— Куда?! Стой! Назад! С глузду съехали?! Налево взводами кругом!.. — хрипатыми поставленными голосами запели Ворошилов и Буденный, стирая, изжигая бешеными взглядами своих неузнаваемых бойцов…
Бойцы, их бойцы с все той же дерзкой холодностью напирали на них. Гроза при ясном небе опрокинулась на мир — вся чаша ипподрома всклокотала, как под ливнем.
— Вы-и-и што, сукины дети?! На кого?! — вскричал Буденный в их неумолимые, непроницаемые лица. — Где революция, забыли?! Да вот же она, наша самая Советская власть!.. А ну стоять! Чего такое, ну?! — кричал уже потаявшим, бессильным голоском, опять становясь беспомощным вахмистром.

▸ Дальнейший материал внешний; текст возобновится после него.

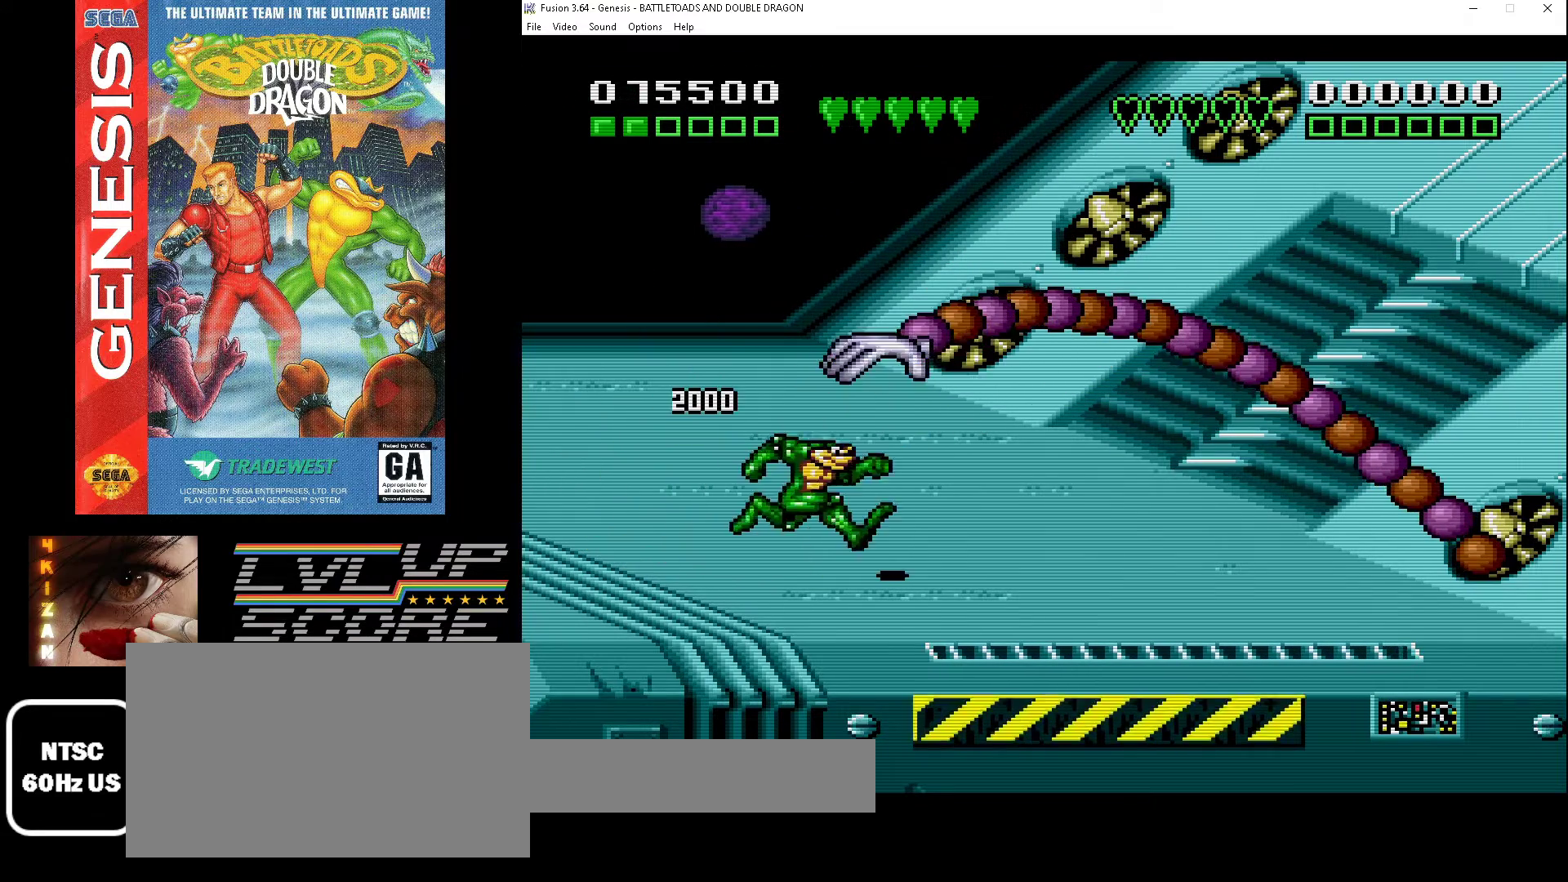
{"buttons": ["DPAD_LEFT"], "events": [[400, "DPAD_RIGHT", "up"], [467, "DPAD_LEFT", "down"]]}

— Где революция, мы помним, да только вы, видать, забыли, кто в энтой нашей революции незабудний герой! — крикнул из надвигавшейся массы матерый, каршеватый казак с располосованным белогвардейской шашкой каменным лицом и слепо выпученным мертвым глазом, через который проходил рубец. — Потому как покуда мы бьемся с деникинской гидрой, самого Леденева Романа Семеныча как последнюю контру заарестовали и в тюрьму под замок посадили… Вот то-то и ну, что вертай его нам!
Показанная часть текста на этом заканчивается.